▶ **To-do item**:
Where the records hold the string "energia", show the whole line it sits on.

Start of Records for this exercise

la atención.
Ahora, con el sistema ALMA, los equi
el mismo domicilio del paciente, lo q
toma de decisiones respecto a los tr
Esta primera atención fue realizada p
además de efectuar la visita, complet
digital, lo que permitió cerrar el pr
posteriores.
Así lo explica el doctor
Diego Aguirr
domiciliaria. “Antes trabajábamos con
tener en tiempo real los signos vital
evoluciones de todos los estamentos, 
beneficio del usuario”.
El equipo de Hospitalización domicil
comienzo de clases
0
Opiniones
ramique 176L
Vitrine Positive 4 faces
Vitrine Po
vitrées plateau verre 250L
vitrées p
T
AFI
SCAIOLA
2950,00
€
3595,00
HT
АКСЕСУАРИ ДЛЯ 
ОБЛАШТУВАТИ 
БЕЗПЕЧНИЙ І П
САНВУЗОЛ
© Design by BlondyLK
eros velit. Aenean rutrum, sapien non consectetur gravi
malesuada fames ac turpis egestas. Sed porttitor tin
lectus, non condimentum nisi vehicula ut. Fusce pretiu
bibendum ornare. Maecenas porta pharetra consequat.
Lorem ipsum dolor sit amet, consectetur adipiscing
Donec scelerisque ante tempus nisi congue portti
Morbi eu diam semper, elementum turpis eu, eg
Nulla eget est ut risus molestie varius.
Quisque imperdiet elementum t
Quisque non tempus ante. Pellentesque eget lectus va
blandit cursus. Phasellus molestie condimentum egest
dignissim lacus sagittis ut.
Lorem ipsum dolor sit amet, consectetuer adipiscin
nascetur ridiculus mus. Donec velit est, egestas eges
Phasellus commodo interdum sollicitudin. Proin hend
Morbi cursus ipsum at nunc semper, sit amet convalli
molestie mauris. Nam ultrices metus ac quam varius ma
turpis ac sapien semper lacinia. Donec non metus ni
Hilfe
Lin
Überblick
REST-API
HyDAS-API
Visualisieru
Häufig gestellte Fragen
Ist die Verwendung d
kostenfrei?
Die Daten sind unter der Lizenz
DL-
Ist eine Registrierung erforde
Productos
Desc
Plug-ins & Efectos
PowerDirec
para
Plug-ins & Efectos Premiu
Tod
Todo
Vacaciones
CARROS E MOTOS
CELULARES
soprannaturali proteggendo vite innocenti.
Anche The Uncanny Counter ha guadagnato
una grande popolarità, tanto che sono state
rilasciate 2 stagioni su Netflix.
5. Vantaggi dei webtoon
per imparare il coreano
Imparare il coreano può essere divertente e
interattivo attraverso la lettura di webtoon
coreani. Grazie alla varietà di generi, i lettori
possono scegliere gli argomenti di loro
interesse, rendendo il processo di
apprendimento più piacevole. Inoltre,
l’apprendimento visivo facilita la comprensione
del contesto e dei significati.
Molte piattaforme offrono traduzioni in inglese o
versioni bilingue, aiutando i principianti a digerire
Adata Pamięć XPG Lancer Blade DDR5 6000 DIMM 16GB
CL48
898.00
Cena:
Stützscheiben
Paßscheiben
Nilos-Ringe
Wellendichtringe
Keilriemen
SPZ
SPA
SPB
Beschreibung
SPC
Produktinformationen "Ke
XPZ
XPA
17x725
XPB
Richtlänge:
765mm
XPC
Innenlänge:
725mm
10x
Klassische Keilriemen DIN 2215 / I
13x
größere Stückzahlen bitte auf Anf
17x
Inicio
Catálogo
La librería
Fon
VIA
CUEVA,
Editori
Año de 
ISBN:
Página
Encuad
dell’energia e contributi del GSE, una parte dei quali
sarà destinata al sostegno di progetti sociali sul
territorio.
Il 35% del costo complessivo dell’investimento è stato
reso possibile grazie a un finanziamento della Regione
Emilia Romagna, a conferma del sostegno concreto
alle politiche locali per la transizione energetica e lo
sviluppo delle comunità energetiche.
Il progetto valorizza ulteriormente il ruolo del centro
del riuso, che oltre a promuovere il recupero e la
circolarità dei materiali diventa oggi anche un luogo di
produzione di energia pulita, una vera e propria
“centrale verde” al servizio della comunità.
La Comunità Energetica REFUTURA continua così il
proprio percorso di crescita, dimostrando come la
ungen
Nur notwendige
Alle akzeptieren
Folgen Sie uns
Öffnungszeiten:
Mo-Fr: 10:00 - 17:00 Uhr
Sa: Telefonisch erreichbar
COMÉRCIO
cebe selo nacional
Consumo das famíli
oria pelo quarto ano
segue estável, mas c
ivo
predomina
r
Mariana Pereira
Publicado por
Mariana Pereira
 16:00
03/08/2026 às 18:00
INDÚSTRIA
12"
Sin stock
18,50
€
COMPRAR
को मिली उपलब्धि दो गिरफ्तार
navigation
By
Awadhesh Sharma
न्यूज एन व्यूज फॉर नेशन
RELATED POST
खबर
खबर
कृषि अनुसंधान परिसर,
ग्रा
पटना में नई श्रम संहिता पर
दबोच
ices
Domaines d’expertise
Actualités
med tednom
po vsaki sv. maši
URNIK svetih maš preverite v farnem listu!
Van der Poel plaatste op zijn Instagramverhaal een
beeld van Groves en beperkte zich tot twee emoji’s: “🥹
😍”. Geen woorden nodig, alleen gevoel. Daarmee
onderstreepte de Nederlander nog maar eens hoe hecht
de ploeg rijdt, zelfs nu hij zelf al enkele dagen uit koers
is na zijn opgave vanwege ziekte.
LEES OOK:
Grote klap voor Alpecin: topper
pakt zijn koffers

End of Records for this exercise

▶ **Answer space**:
dell’energia e contributi del GSE, una parte dei quali
produzione di energia pulita, una vera e propria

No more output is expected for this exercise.